It's 10.30 pm on Monday 16 February and I have just been watching the Dispatches programme on Channel 4 in which Digby Jones investigated the growing problem of unemployment. Standing now at 1.97 million, the numbers out of work is likely to exceed 3 million this year. The method of counting the unemployed has been changed so much in the past that there is little room left for government massaging the figures downwards yet again. It is a depressing picture. Not just the obvious despair of those who had lost their jobs and who were being offered little prospect of any other job. One government minister, at least, thinks that we have already the worst financial conditions for a century. On the Dispatches programme of course, the small number of individuals that the programme focused on to present their picture could be unrepresentative of the overall situation. But I suspect that they were reasonably typical. The things that stood out were :
[a] The pitiful allowances paid to the unemployed - the Job Seekers
[b] The inability of the Job Centres to even cope with the numbers and fill in the forms, let alone actually find jobs.
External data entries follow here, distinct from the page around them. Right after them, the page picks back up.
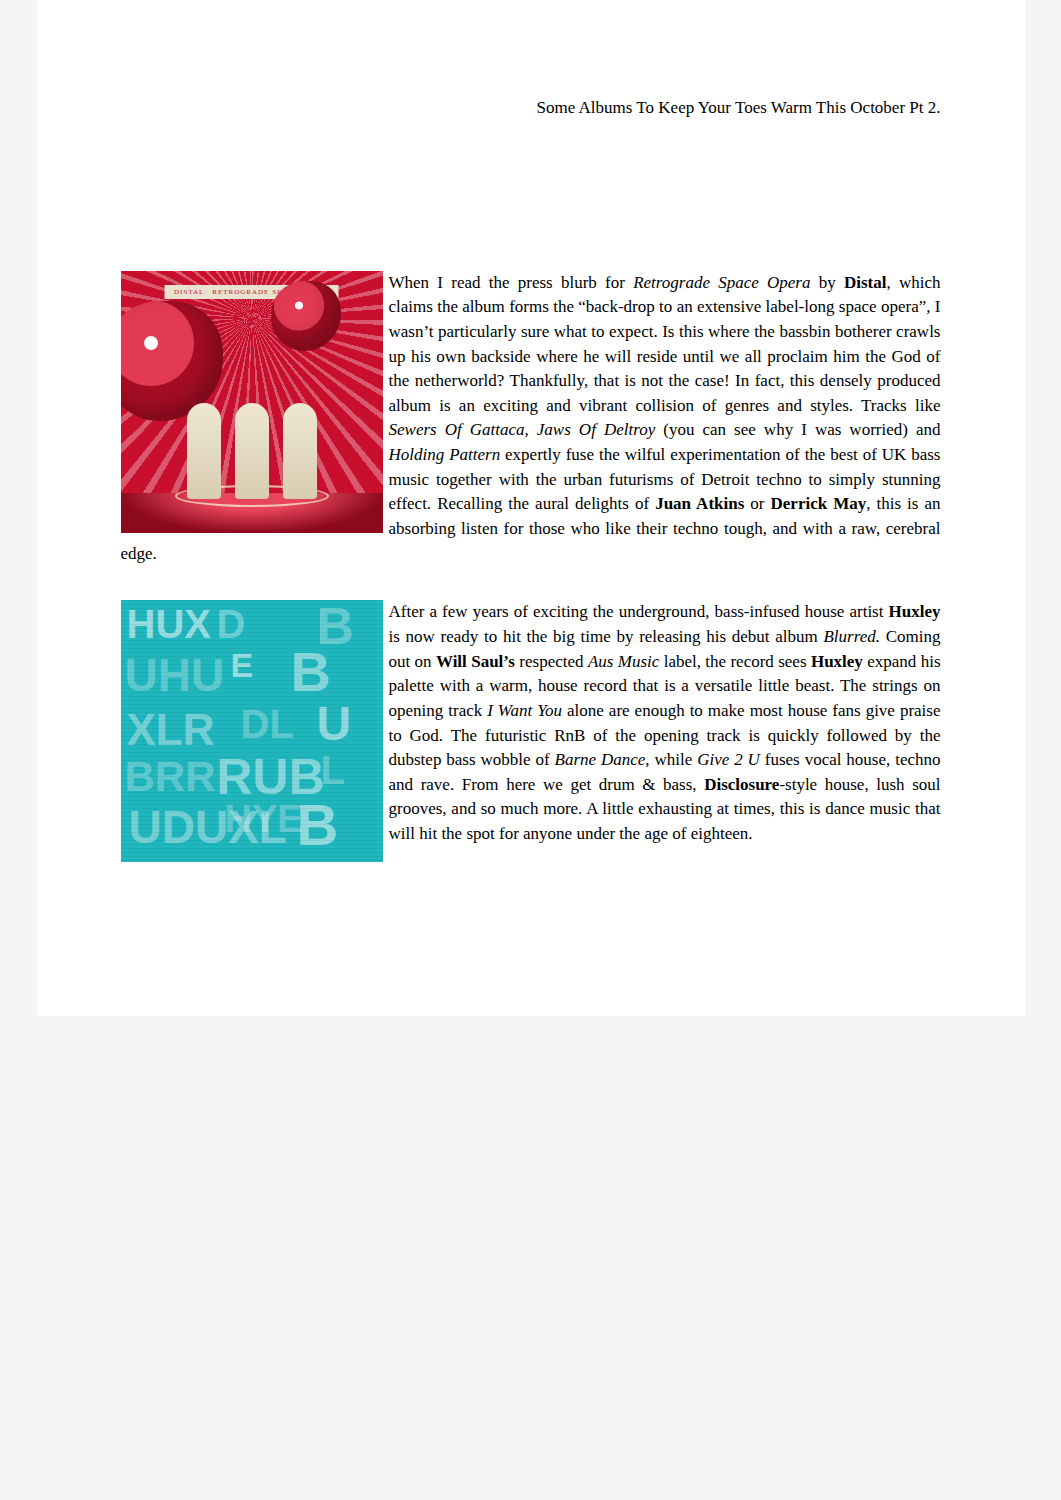Some Albums To Keep Your Toes Warm This October Pt 2.
DISTAL RETROGRADE SPACE OPERA
When I read the press blurb for Retrograde Space Opera by Distal, which claims the album forms the “back-drop to an extensive label-long space opera”, I wasn’t particularly sure what to expect. Is this where the bassbin botherer crawls up his own backside where he will reside until we all proclaim him the God of the netherworld? Thankfully, that is not the case! In fact, this densely produced album is an exciting and vibrant collision of genres and styles. Tracks like Sewers Of Gattaca, Jaws Of Deltroy (you can see why I was worried) and Holding Pattern expertly fuse the wilful experimentation of the best of UK bass music together with the urban futurisms of Detroit techno to simply stunning effect. Recalling the aural delights of Juan Atkins or Derrick May, this is an absorbing listen for those who like their techno tough, and with a raw, cerebral edge.
HUX D B UHU E B XLR DL U BRR RUB L UDUXL HYE B
After a few years of exciting the underground, bass-infused house artist Huxley is now ready to hit the big time by releasing his debut album Blurred. Coming out on Will Saul’s respected Aus Music label, the record sees Huxley expand his palette with a warm, house record that is a versatile little beast. The strings on opening track I Want You alone are enough to make most house fans give praise to God. The futuristic RnB of the opening track is quickly followed by the dubstep bass wobble of Barne Dance, while Give 2 U fuses vocal house, techno and rave. From here we get drum & bass, Disclosure-style house, lush soul grooves, and so much more. A little exhausting at times, this is dance music that will hit the spot for anyone under the age of eighteen.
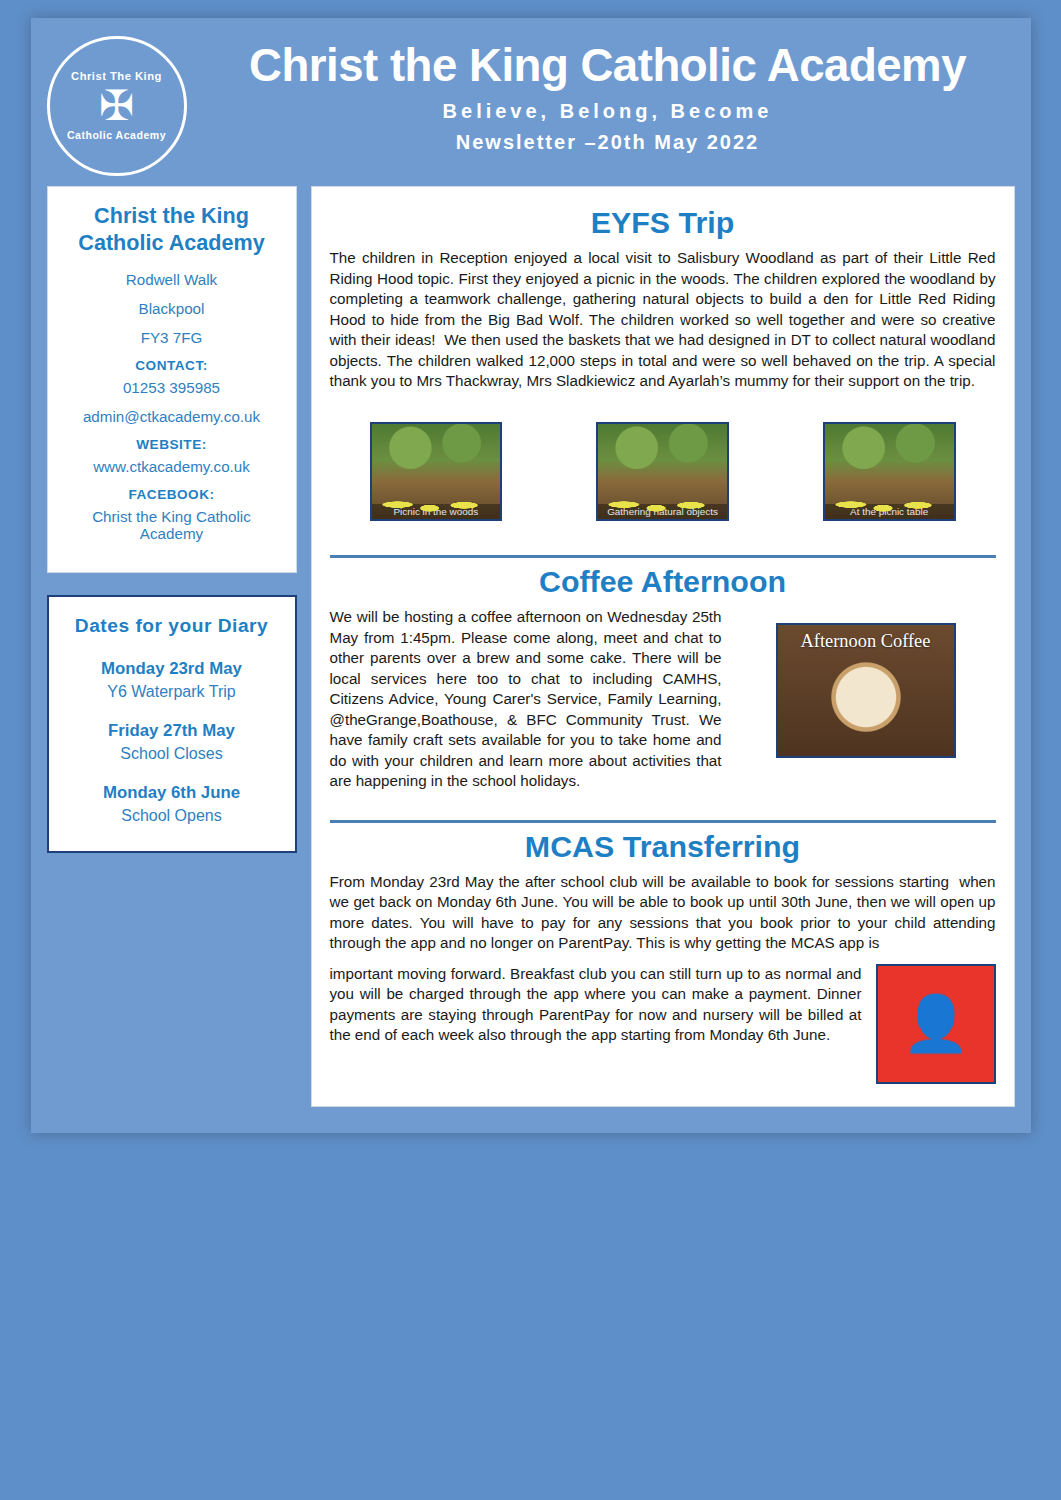Christ The King ✠ Catholic Academy
Christ the King Catholic Academy
Believe, Belong, Become
Newsletter –20th May 2022
Christ the King
Catholic Academy
Rodwell Walk
Blackpool
FY3 7FG
CONTACT:
01253 395985
admin@ctkacademy.co.uk
WEBSITE:
www.ctkacademy.co.uk
FACEBOOK:
Christ the King Catholic Academy
Dates for your Diary
Monday 23rd May
Y6 Waterpark Trip
Friday 27th May
School Closes
Monday 6th June
School Opens
EYFS Trip
The children in Reception enjoyed a local visit to Salisbury Woodland as part of their Little Red Riding Hood topic. First they enjoyed a picnic in the woods. The children explored the woodland by completing a teamwork challenge, gathering natural objects to build a den for Little Red Riding Hood to hide from the Big Bad Wolf. The children worked so well together and were so creative with their ideas! We then used the baskets that we had designed in DT to collect natural woodland objects. The children walked 12,000 steps in total and were so well behaved on the trip. A special thank you to Mrs Thackwray, Mrs Sladkiewicz and Ayarlah’s mummy for their support on the trip.
Picnic in the woods
Gathering natural objects
At the picnic table
Coffee Afternoon
We will be hosting a coffee afternoon on Wednesday 25th May from 1:45pm. Please come along, meet and chat to other parents over a brew and some cake. There will be local services here too to chat to including CAMHS, Citizens Advice, Young Carer's Service, Family Learning, @theGrange,Boathouse, & BFC Community Trust. We have family craft sets available for you to take home and do with your children and learn more about activities that are happening in the school holidays.
Afternoon Coffee
MCAS Transferring
From Monday 23rd May the after school club will be available to book for sessions starting when we get back on Monday 6th June. You will be able to book up until 30th June, then we will open up more dates. You will have to pay for any sessions that you book prior to your child attending through the app and no longer on ParentPay. This is why getting the MCAS app is
important moving forward. Breakfast club you can still turn up to as normal and you will be charged through the app where you can make a payment. Dinner payments are staying through ParentPay for now and nursery will be billed at the end of each week also through the app starting from Monday 6th June.
👤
[c] The modest levels of pay that all but one of the individuals enjoyed when in work - no £100,000 + salaries here.
[d] The efforts that the individuals were putting into trying to find a job - any job.
[e] The yawning gap between the public statements of government ministers and the reality. How can we pour vast sums into ruinously incompetent banks but not give any help to efficient and effective companies to preserved the integrity of their workforces for the future. Why can't we come up with a support structure in which the employee takes a wage cut, the employer pays him for working fewer hours and the government tops up the pay packet so that overall the employee gets 75% pay [say] but keeps his job?
On top of all this, we have the almost total lack of any government commitment for a real future. If we survive this depression, we can no longer have uncontrolled, unregulated banks and an economy based on gambling and debt. We have to make things which the world wants to buy. That means that, somehow or other, we have to re-build the manufacturing base that has been steadily destroyed since the Old Bat [Thatcher] started the rot.
I would like to be optimistic but we need competent leaders with vision. Where are they?